**Provided text**
++++++++
Every time we plant native plant seeds or grow pollinator-friendly flowers, we’re rewilding. But the rewilding movement extends far beyond our gardens.

Larger-scale rewilding projects often involve entire ecosystems and seek to restore natural processes, species, and habitats that have been imbalanced, depleted, or destroyed by the workings of humans. Rewilding strives to reconnect fragmented spaces, to rebalance food webs, and create sustainable ecosystems that don’t need human intervention. At its core, rewilding is about giving Nature back to Herself.

Rewilding requires the patience and time that goes hand-in-hand with planting trees or restoring a wildflower meadow. It can be practiced on a large scale or a small one and may include urban rewilding projects, rewilding your yard, or rewilding larger areas, including waterways, mountain sides, and meadows. For some, rewilding is also a personal movement and a way to restore our connection to ourselves and the natural world around us.


The Yorkshire Moors were once covered in trees. But they were deforested to make room for grazing sheep.

Why Rewilding Matters

At a time when conservation issues are at the forefront of many of our minds and so many of us are feeling disconnected from nature and ourselves, it’s no wonder why the rewilding movement is spreading. By addressing problems like habitat loss and habitat fragmentation, rewilding works to restore ecosystems and preserve the animals, plants, and insects that depend on them.

Rewilding yards can reduce pollinator loss, but rewilding also creates self-sustaining habitats and supports plants and larger animals that may be impacted by urban sprawl, climate change, and other factors. Rewilded areas are havens for biodiversity, but they can also help combat climate change since healthy habitats absorb carbon more effectively than compromised ones. Not to mention, rewilding has financial benefits too – it reduces economic loss from flooding, erosion, and other issues arising from habitat degradation, limits land management costs, and creates job opportunities in conservation, sustainable land management, and related fields.

Human rewilding, a closely related movement that has emerged out of habitat rewilding, has similar goals and benefits. By seeking to make us truer version of ourselves, human rewilding may enhance creativity and self-sufficiency, reduce stress, strengthen communities, and promote more thoughtful and sustainable ways of engaging with our environment.


Rewilding considers each part of an ecosystem — that includes plants, animals, insects, and the land.

7 Principles of Rewilding

Today, there are a number of different rewilding initiatives and each has its own set of principles. However, there are some common themes between how rewilding is defined and implemented.
++++++++
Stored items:

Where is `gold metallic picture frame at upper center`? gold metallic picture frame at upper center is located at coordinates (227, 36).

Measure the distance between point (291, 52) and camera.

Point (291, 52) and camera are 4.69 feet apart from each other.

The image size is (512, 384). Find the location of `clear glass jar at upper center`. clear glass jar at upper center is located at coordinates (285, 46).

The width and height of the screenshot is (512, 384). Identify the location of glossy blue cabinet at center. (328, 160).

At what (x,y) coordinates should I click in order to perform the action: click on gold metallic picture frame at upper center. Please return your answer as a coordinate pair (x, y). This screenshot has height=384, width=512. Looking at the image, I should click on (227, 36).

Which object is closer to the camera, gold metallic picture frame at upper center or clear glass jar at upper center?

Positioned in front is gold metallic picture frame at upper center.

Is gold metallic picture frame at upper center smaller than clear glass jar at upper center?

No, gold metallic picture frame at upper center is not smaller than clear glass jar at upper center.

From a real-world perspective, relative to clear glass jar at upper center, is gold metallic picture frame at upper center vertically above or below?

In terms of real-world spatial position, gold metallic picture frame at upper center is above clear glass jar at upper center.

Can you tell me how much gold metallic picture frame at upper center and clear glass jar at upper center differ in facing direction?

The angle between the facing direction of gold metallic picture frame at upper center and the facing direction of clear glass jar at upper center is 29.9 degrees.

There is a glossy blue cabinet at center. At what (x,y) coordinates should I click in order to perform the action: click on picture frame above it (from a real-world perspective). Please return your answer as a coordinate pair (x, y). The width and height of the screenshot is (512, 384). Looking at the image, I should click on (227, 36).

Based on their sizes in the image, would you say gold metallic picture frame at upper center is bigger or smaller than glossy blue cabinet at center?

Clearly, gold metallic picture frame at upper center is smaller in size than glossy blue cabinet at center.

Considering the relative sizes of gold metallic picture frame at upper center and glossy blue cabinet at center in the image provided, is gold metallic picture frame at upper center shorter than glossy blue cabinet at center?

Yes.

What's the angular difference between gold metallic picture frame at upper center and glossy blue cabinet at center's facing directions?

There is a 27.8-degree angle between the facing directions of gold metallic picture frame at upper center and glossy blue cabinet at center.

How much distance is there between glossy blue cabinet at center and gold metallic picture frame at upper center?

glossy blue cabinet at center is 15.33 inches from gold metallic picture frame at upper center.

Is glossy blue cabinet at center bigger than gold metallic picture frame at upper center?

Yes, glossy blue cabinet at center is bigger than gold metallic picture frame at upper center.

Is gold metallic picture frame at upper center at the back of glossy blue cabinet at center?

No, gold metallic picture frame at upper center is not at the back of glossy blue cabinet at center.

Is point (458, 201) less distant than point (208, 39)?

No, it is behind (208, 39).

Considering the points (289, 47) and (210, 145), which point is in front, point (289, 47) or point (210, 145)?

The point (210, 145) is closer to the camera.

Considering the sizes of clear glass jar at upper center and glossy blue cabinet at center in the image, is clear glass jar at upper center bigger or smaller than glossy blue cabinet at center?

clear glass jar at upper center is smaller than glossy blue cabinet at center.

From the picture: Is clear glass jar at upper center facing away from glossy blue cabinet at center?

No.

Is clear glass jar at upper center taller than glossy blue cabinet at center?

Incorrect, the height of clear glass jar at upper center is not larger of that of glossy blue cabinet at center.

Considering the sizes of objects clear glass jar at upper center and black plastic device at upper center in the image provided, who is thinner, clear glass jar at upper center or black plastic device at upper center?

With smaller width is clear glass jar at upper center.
++++++++
**Task brief**
Using the rewilding text, answer these:
(a) What were the Yorkshire Moors deforested to make room for?
(b) According to the text, why can rewilded areas help combat climate change?
(c) What related movement has emerged out of habitat rewilding?

**Exercise result**
(a) Grazing sheep.
(b) Healthy habitats absorb carbon more effectively than compromised ones.
(c) Human rewilding.